■ Document section ■
┌──
In the context of a changing climate, there is increasing interest in constructing or restoring wetlands for flow attenuation or irrigation ponds. To be able to reduce flows, a large volume is required, i.e. deep ponds, preferably with a regulated outlet. Both of these objectives require careful siting, ensuring that water actually flows through the wetland. Recent research shows that constructed wetlands can efficiently buffer flooding during normal rainfall, though their capacities are insufficient during heavy rainfall.

Trade-offs between benefits

The ecological and climate functions of a wetland are defined by its design, landscape location and management. Often, features that maximise one benefit may be negative for another. While nutrient retention is often optimised in small wetlands that receive nutrient-rich water and have high productivity, biodiversity can rarely be optimised in the same ones. Similarly, greenhouse gas emissions and biodiversity respond differently to fluctuating water levels and grazing.

Multifunctionality should therefore not be a primary goal for individual wetlands, it is better achieved at the landscape level. Another important issue to recognize is that although an individual wetland cannot be optimised for multiple benefits, good planning in terms of design and management can provide added values that deliver other ecosystem services. For example, simple adaptations, such as adding shallow slopes, can improve the biodiversity potential of a wetland that primarily is optimised for nutrient retention.
└──
■ What you need to do ■
Can you duplicate the wetlands passage, beginning at the words "Trade-offs between benefits" and stopping after "levels and grazing."?

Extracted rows
┌──
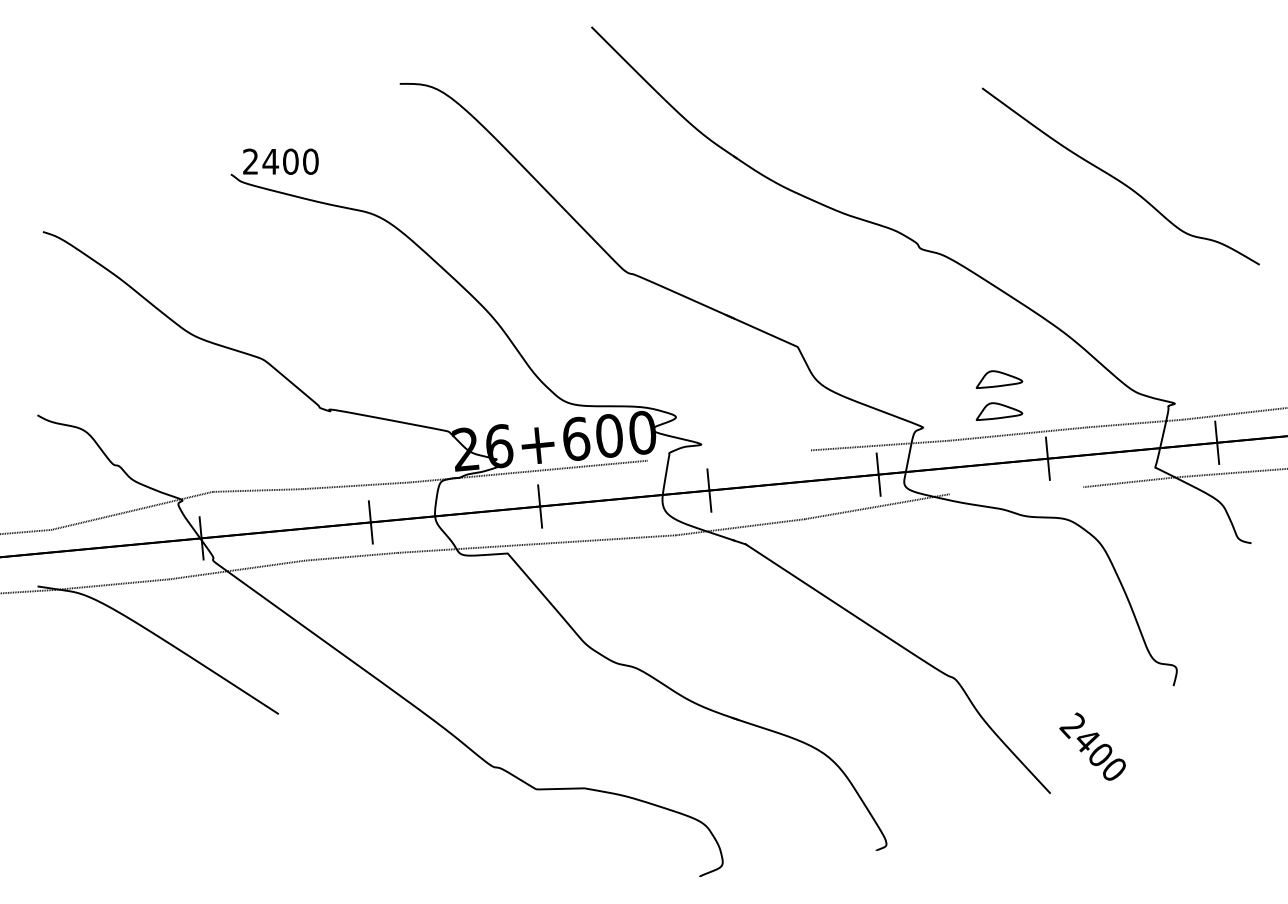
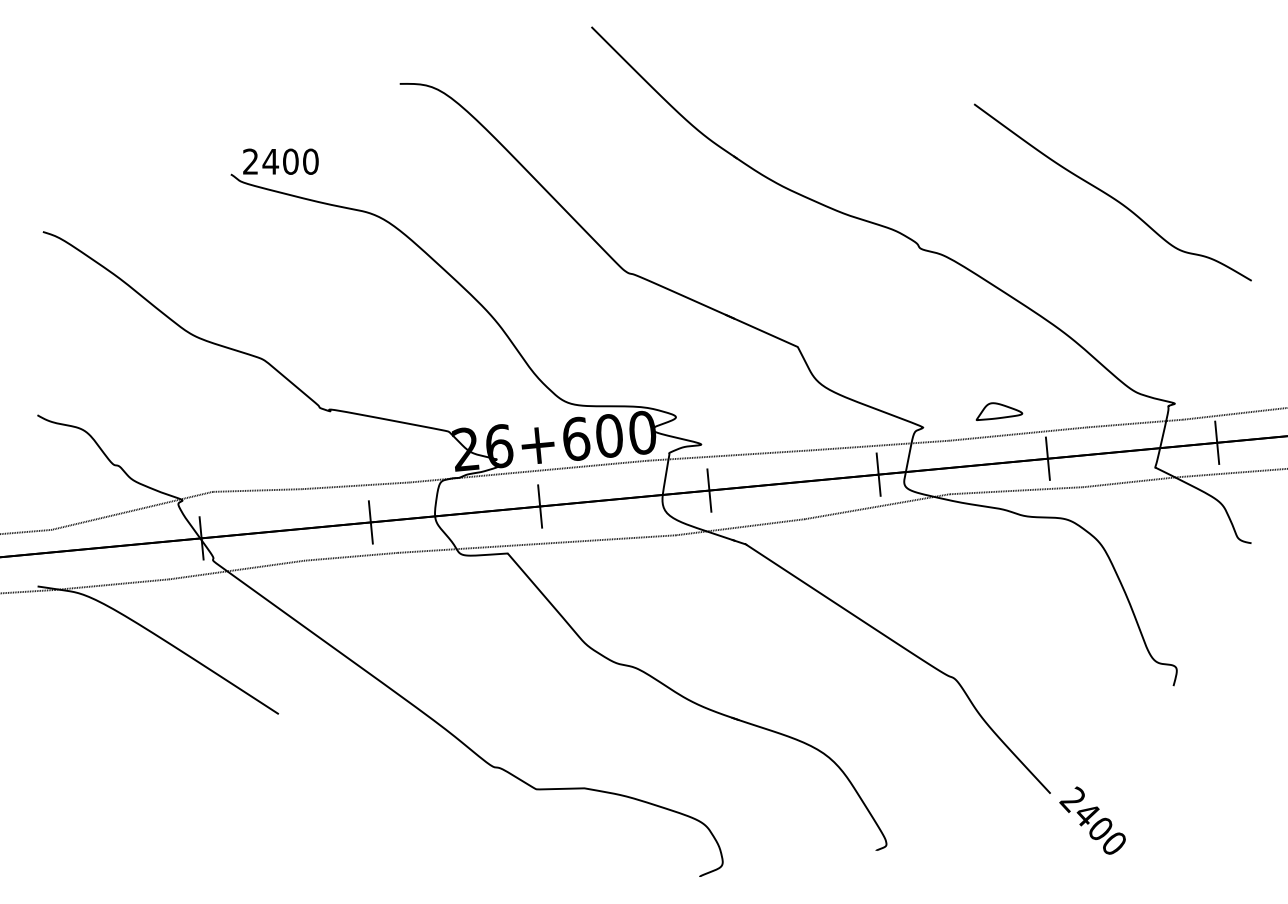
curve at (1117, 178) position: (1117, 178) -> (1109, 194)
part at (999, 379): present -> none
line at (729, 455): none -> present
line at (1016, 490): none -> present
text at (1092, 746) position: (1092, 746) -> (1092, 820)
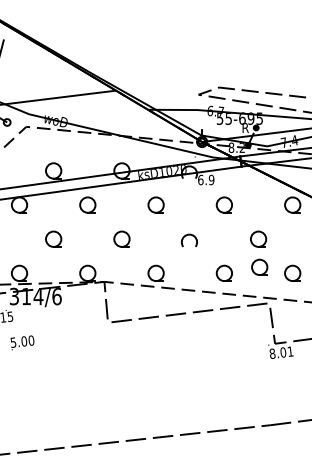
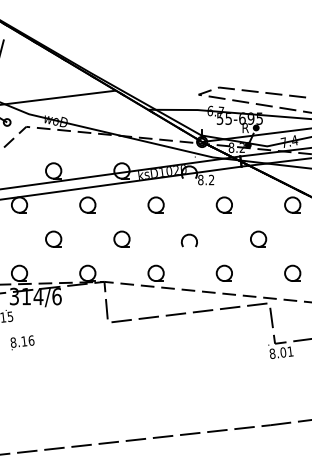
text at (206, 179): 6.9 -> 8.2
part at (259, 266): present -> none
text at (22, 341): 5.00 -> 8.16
└──
■ Task response ■
Trade-offs between benefits

The ecological and climate functions of a wetland are defined by its design, landscape location and management. Often, features that maximise one benefit may be negative for another. While nutrient retention is often optimised in small wetlands that receive nutrient-rich water and have high productivity, biodiversity can rarely be optimised in the same ones. Similarly, greenhouse gas emissions and biodiversity respond differently to fluctuating water levels and grazing.